### ARBEITSAUFTRAG
Formatiere den Text aller Datensätze als JSON-Liste von Zeichenketten, wobei jede Zeile eine eigene Zeichenkette bildet und Leerzeilen entfallen. Lass die Bilder in deiner Antwort weg.

### DATENAUSZUG
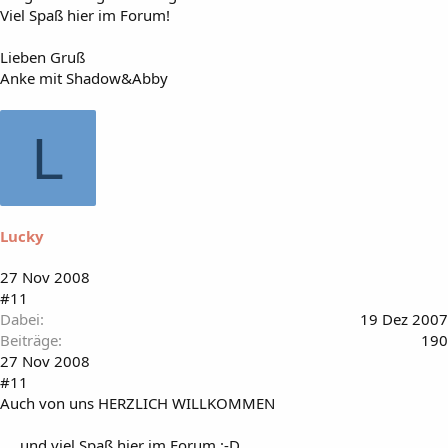
Viel Spaß hier im Forum!
Lieben Gruß
Anke mit Shadow&Abby
L
Lucky
27 Nov 2008
#11
Dabei
19 Dez 2007
Beiträge
190
27 Nov 2008
#11
Auch von uns HERZLICH WILLKOMMEN
.... und viel Spaß hier im Forum :-D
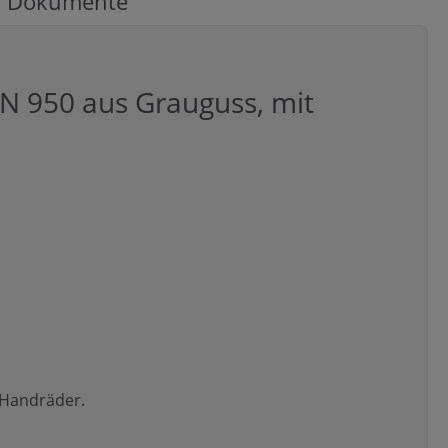
Dokumente
 950 aus Grauguss, mit
 Handräder.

### LÖSUNG UNTEN
[
  "Viel Spaß hier im Forum!",
  "Lieben Gruß",
  "Anke mit Shadow&Abby",
  "L",
  "Lucky",
  "27 Nov 2008",
  "#11",
  "Dabei",
  "19 Dez 2007",
  "Beiträge",
  "190",
  "27 Nov 2008",
  "#11",
  "Auch von uns HERZLICH WILLKOMMEN",
  ".... und viel Spaß hier im Forum :-D",
  "Dokumente",
  " 950 aus Grauguss, mit",
  " Handräder."
]